When sharing your story across platforms, tailor each message to the platform you are using. Branding items, like your logo and brand colors, should stay the same so that potential customers are able to recognize your business. For instance, when sharing on Facebook, you may find that your posts are more playful if that is how your audience there engages with you, but you will find it necessary to present yourself seriously and professionally on a platform like LinkedIn. Your logos and branding may be the same, but because your audience is different on these platforms, the way you present yourself must be different as well.
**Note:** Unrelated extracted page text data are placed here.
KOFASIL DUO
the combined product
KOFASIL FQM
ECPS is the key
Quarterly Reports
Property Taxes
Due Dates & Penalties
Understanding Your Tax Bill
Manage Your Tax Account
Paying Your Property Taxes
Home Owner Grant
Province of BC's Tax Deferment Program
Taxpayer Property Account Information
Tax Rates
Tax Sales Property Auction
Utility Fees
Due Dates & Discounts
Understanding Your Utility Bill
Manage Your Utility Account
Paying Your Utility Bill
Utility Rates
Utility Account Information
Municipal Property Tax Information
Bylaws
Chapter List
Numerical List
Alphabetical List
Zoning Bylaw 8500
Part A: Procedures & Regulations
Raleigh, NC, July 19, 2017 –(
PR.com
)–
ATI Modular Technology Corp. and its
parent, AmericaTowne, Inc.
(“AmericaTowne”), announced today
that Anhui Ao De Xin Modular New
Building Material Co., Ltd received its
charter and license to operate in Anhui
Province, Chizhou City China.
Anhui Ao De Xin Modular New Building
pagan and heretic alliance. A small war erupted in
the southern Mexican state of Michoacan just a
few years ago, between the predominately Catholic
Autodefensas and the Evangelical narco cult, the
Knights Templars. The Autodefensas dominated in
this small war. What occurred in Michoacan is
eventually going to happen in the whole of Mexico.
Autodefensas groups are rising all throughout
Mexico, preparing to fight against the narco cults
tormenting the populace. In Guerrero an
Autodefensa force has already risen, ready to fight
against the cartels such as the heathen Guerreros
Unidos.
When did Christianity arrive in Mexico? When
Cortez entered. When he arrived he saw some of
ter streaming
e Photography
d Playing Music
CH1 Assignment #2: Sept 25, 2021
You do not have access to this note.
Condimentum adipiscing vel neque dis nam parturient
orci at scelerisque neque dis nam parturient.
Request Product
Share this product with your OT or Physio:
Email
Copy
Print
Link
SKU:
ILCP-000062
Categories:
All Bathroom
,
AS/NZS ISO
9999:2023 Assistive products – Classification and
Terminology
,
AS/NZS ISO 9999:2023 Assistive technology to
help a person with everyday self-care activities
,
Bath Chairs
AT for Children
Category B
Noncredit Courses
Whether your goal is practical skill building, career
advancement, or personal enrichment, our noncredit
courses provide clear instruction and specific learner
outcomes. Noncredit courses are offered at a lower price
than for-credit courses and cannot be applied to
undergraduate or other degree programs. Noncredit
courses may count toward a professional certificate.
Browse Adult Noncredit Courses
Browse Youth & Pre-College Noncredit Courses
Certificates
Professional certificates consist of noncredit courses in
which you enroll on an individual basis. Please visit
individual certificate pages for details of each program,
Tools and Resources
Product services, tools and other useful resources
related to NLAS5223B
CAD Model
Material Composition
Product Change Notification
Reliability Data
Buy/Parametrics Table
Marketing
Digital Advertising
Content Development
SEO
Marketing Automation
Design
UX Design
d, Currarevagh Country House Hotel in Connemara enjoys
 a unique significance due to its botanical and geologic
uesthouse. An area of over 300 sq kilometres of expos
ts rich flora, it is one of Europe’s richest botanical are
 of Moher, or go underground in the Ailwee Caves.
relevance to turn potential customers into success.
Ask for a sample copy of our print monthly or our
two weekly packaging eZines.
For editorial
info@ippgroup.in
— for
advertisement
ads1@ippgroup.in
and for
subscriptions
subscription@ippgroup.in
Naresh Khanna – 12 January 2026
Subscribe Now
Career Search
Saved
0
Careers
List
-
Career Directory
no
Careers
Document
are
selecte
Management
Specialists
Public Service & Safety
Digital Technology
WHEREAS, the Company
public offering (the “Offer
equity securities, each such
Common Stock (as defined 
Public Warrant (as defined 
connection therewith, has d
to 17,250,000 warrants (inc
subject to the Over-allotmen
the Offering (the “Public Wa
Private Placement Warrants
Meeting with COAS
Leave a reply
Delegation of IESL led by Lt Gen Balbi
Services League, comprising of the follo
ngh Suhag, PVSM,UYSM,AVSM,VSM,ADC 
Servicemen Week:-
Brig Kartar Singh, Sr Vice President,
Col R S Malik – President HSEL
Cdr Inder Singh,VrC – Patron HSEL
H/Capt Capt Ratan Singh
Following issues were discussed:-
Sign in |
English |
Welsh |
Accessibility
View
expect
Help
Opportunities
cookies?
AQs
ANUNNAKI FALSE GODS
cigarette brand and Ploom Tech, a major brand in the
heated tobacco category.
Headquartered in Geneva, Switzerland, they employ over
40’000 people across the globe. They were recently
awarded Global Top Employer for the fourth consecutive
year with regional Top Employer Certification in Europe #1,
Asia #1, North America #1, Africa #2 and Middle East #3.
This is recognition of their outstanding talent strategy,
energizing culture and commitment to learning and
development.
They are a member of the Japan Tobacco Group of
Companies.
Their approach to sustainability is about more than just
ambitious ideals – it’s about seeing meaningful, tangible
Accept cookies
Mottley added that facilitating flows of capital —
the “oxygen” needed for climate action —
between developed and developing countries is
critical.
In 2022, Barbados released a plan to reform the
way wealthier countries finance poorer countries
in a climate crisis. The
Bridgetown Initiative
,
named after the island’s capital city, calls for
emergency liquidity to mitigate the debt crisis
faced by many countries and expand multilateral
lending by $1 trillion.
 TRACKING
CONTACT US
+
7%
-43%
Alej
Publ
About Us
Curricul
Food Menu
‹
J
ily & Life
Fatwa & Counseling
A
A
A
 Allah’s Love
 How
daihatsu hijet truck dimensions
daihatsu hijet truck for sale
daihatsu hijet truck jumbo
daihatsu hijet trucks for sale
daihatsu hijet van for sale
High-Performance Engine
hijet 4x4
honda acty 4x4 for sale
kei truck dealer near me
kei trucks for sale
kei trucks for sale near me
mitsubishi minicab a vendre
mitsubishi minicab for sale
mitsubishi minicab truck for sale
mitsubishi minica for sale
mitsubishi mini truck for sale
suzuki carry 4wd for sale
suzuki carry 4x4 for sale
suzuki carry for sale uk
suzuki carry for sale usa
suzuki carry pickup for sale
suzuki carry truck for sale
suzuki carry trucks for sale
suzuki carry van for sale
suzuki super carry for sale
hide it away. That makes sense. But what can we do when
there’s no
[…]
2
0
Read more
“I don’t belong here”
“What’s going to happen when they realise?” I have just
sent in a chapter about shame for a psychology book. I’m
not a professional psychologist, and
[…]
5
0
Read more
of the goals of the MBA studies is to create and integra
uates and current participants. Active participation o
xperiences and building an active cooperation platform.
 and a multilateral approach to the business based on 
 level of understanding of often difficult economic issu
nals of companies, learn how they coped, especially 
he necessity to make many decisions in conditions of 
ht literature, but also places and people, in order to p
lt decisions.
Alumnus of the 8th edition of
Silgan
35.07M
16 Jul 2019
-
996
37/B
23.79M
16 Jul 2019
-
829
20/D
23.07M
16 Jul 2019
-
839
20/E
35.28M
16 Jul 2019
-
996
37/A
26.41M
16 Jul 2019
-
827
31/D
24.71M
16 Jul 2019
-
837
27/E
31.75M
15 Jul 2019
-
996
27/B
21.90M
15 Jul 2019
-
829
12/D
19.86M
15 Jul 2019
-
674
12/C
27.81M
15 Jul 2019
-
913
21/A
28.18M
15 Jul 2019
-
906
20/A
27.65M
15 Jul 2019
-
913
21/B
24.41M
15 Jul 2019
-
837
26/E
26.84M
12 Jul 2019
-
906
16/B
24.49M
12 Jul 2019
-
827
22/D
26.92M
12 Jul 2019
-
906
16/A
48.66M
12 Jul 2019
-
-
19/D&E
It’s important to note that your audience will always be looking for something new, but that doesn’t mean they want to be sold to. One thing to consider is the type of information you are sharing. Have you simply been sharing photos of your products for six months? While this is probably interesting to your audience, there will come a time when those posts will be monotonous and your audience will scroll past them as though they aren’t there. So, change it up! You may find that your audience’s interest in the people who work for you is just as high as their interest in your products. Has your company held team building events or been involved in the community? Record the moment and share the story with your audience. Don’t forget that the way you share is as important as what you share. Videos are popular on several platforms and a well-crafted video is a great way to keep your audience looking in your direction.
Once you begin targeting and engaging with your niche audience you’ll be able to gain insights into what your audience likes as well as interests and audience groups that you hadn’t considered before. Always use this information to adjust your audience, because while it is important that your niche audience is engaging with you it doesn’t mean much if they aren’t buying your products. When running ads and planning social media posts always consider what has worked for you in the past. Have customers been following your links on social to get to your site? Do the same people who engage with you on social only buy after seeing your ads on Google? Use any data you’ve gathered to find trends and follow them. Your niche audience won’t always be in the same place at the same time, but finding and connecting with them doesn’t have to be a mystery.